His lips play a smile as he listens to her recalling a story to the group he sits in. His senses have awoken. All he can see, all he can hear, is her. Amirah, his mind whispers, the sound travelling across the thousands of years he has been looking for her. What more could he want in a woman? She was a politician, fighting for the rights of weaklings in society. She was a lawyer, offering her services for free to those who could not afford it. She was one of the best in the country. She was one of the most successful, busiest women he had met.

But her busy schedule did not hinder her from extending her efforts to those in need. In whatever spare time she found she would feed the poor, follow up their cases; she would sponsor orphans and host conferences where she could raise awareness of the plight of poor people living below the poverty line. Voluntarily she taught poor children to read and write. She empowered poor women to start up their own businesses. And here she was, in a conference, speaking to hundreds of gatherers, including him. How lucky he was to have stumbled upon this conference, accidentally wondering in to see what the commotion was about, to find her.

Professionally successful, personally successful and religiously successful. Raised in the USA and still holding onto her religion, practicing it with full determination, he thought, his admiration growing.

He would like to marry her.

But why? His conscience asked him. To treat her right, like the Prophet Muhammad had told men, to treat their wives in the best of ways; would you do that Ahmed? He fidgeted in his seat, thinking of his flaws and how it could turn the beautiful woman in front of him to ashes. His conscience spoke more, confident it would get through to him. Or would you hang her up like a trophy in front of your friends? Think carefully about the reason why you want to marry her Ahmed and don’t be selfish. What do you have to offer her?

Ahmed thought quietly, his attention diverted from Amirah who was still speaking on the platform. He could hear her in the distance of his thoughts, like a bird song chirping beautifully.

I have money to offer her, he thought arrogantly, believing that women wanted a financially stable man who could support her. His conscience interrupted, But do you have the manners to offer her, the manners that a husband needs to have for his wife?

Ahmed’s face turned red slightly as he recalled his fist punching his younger sister for disobeying him. This conscience prodded further into his memory, so that Ahmed remembered not only punching her, but locking her up for days without food or water. His conscience prodded even more, with Ahmed fidgeting even more, as the memory of finding her unconscious in her room popped up.

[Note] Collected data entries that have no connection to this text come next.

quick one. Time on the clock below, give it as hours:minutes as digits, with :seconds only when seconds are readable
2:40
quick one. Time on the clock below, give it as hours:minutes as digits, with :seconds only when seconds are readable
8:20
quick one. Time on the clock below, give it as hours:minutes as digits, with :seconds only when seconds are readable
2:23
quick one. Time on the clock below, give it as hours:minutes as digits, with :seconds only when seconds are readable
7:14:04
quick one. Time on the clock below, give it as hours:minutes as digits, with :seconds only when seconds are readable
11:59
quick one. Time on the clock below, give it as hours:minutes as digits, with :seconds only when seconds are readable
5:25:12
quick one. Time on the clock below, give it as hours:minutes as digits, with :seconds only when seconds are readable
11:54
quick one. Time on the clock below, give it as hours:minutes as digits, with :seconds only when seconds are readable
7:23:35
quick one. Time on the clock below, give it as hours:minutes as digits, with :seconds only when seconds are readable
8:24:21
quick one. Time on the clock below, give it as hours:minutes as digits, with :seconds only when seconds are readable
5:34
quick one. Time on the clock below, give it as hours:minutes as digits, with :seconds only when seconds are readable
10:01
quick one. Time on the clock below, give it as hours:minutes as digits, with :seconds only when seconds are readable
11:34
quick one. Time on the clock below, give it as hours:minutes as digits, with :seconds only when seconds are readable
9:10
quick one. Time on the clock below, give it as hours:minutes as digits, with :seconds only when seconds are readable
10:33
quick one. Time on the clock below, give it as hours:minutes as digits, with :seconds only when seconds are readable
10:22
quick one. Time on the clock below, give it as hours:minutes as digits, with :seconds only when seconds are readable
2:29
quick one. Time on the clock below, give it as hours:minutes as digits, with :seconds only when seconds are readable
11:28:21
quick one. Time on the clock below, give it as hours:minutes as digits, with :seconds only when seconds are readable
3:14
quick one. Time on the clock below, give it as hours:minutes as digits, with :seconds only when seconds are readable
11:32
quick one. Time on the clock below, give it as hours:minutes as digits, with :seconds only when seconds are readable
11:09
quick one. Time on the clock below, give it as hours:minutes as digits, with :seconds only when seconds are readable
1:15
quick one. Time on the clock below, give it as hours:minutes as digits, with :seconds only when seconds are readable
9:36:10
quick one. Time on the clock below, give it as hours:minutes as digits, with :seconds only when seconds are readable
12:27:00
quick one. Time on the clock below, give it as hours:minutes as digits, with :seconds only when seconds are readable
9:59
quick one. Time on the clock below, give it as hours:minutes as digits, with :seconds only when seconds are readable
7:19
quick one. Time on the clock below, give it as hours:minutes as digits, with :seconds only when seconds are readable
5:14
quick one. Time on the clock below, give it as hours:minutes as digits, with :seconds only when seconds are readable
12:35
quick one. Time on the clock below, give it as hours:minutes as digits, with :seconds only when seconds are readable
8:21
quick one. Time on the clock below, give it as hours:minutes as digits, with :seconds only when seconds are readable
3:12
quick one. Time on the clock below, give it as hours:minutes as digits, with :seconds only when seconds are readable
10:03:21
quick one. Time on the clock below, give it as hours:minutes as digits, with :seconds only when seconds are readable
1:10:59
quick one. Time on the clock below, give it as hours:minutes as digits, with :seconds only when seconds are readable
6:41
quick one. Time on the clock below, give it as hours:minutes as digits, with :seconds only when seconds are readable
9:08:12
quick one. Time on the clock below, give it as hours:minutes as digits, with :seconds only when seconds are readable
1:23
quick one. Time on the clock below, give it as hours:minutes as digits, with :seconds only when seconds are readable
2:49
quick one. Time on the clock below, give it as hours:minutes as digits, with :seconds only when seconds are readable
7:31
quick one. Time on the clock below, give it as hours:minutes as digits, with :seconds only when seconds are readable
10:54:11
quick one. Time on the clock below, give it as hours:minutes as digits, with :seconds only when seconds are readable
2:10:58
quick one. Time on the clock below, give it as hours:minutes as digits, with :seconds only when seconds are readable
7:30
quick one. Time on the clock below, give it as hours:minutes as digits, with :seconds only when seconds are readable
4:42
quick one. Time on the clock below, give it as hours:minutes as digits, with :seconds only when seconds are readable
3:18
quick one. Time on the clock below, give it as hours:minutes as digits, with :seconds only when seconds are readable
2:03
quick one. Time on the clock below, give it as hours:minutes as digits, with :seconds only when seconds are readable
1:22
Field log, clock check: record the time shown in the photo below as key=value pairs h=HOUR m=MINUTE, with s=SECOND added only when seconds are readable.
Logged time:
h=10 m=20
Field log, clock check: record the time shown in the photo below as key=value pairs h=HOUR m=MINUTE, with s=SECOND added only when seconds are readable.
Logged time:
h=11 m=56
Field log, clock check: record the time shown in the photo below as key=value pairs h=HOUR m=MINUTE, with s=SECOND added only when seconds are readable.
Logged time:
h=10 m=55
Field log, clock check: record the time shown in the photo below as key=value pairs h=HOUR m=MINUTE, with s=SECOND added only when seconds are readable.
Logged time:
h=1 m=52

Yes Ahmed, his conscience spoke, you are a monster.

But I won’t be with Amirah, he fought back in his mind. This is different, she is successful, she is religious, she is not like my sister.

Ah, but she is Ahmed. She is a woman. A woman with a mind. A mind that will disagree with you. And when that happens, your temper will flame up and you know what will happen. You’ll become a murderer, again.

Ahmed suddenly stood up, about to scream at his conscience, when he remembered where he was. A few members of the audience looked at him in annoyance as he was blocking their view of Amirah. He excused himself and left the lecture hall, not looking back. But he knew he had left his heart there, on the seat, for Amirah.

***

Don’t be stubborn Ahmed, his conscience pleaded with him night and day. Don’t ruin this girl’s life. Just leave her to marry a better man, do the right thing for once.

There is no better man. I am the man for her. She is my soul mate. Ahmed believed in it. He could swear by it. He knew it was true. He ignored his nagging conscience and proposed to her. Her family would be impressed. He was a successful businessman with lots of money. He was known in the community to be religious. He prayed in the mosque as an imam sometimes. And that’s why he wasn’t surprised when they agreed.

***

Three months later, Amirah and Ahmed celebrated their marriage. Ahmed hadn’t heard from his conscience again. He had exerted all his energy to keep it silent. With Amirah he was charming and loving. He was infatuated with her success, her confidence, her independence.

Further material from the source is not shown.